Today, I was surprised by the realization that for a long time I didn’t find my mind drifting like it used to. But realizing what had happened, and finding I can drift again now – that’s all good.
At first I thought of myself as being nagged by the questions that came up today. Questions about how your mind works. But thinking about that now, that’s not really right. ‘Nagged’ is too negative. If you want to call them anything, the questions that were coming up are inspiring.
I like days like today.
There is no need to feel guilty about uncomplicated thoughts.
The Time To Drift
A lazy lunch. Sitting in a pub with a river view. The landlord both worried about the floods clearly visible out the window, relieved to have remained dry thus far.
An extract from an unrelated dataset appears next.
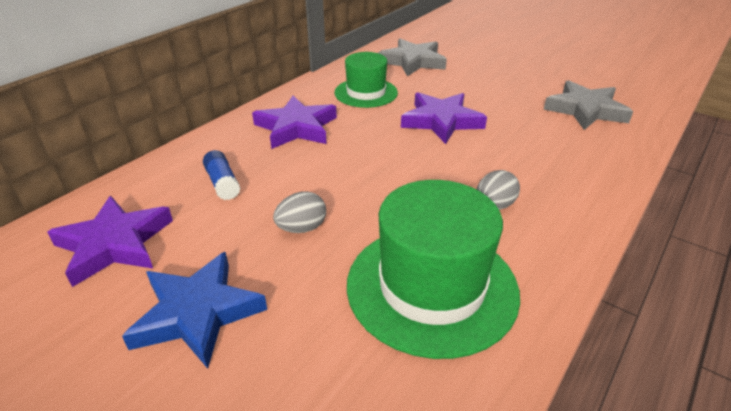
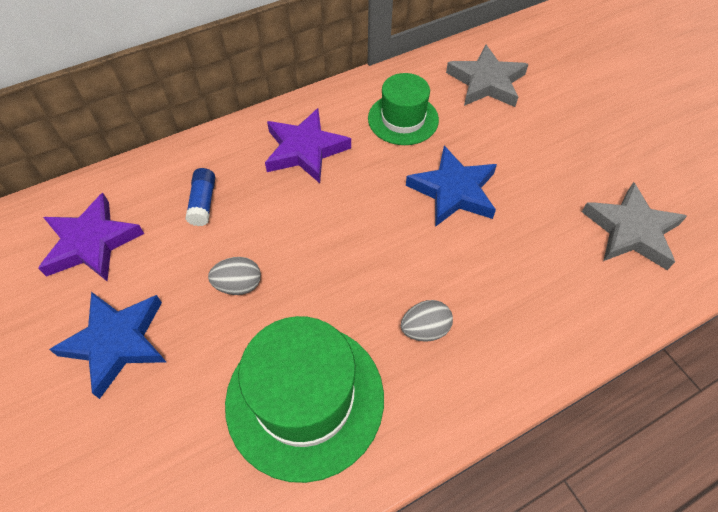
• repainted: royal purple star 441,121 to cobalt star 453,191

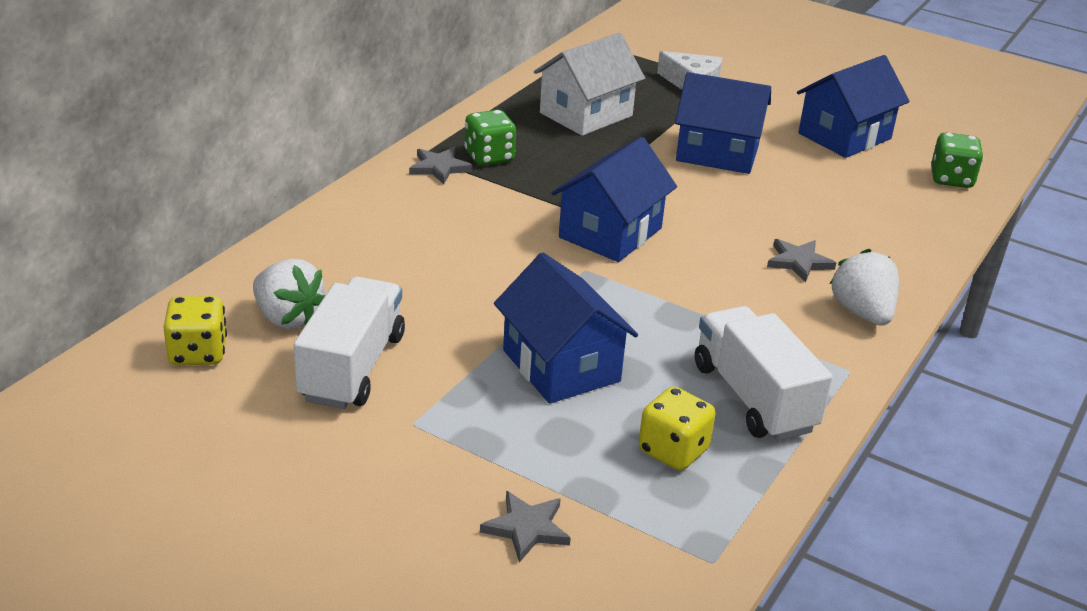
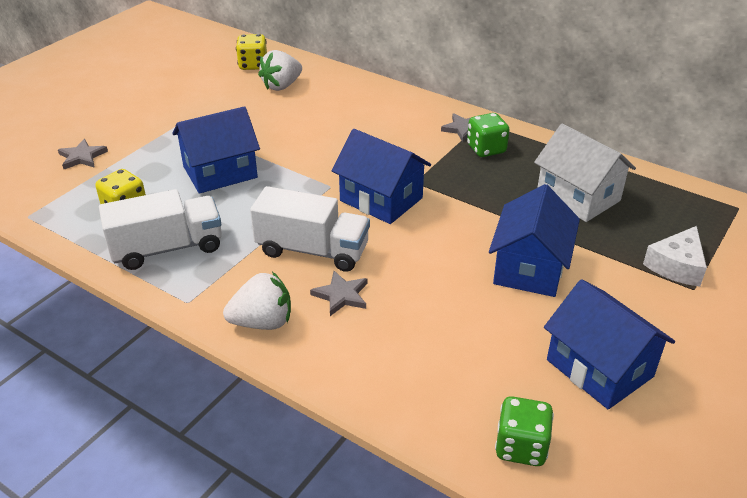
• shifted: pure white truck 352,367 to 312,250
A day away from it all. Birthday. My partner for company; relaxed, chiming company. We’d celebrated two days previously with six good friends – an evening I’d call wholly flawless. And that’s in every meaningful regard.*
With a few more celebratory dinners planned for the coming couple of weeks, I’m conscious of how fortunate I am. And thankful. I can’t think of a way to improve my life in any meaningful regard.
Today, opening presents and reading cards, the emotion kicks a little. Unexpected. Without a wellspring I’d predicted or tried to guard against. Today, it’s no big deal. There’s nothing wrong with having emotions. Perhaps we all ought to be more open to them.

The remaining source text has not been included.